Start of Records shown

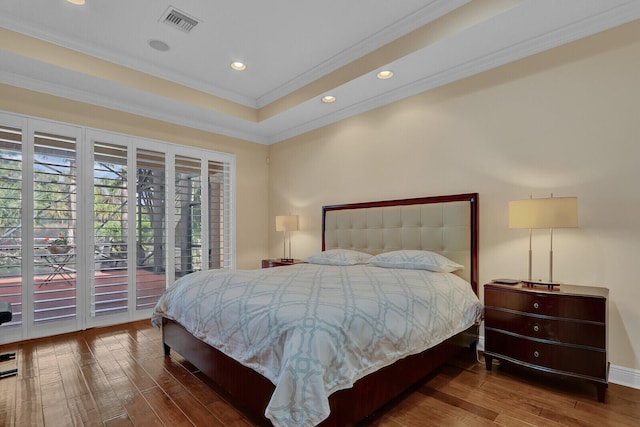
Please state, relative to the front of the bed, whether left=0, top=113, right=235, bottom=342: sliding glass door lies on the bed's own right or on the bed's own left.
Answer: on the bed's own right

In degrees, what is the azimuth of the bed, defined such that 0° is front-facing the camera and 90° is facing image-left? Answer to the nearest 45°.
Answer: approximately 45°

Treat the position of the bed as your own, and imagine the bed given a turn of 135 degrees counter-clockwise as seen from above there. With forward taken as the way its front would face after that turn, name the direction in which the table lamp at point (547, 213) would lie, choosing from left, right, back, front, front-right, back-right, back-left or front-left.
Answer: front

End of Records shown

- [Task requirements]: Rewrite the lines from the one containing "In degrees, what" through the last line, replacing "bed" with "couch" and leaving everything else unchanged. Return only those lines.

- [Task solution]:
In degrees, what is the azimuth of the couch, defined such that 0° is front-facing the camera and 90° is facing image-left? Answer to the nearest 45°.
Answer: approximately 45°

Treat the position of the couch as your own, and imagine the couch given a turn of 135 degrees counter-clockwise as seen from above there. With forward taken as the way its front would face after that turn, name the direction in which the table lamp at point (547, 213) would lie, choosing from left, right, back, front, front-right, back-right, back-left or front-left.
Answer: front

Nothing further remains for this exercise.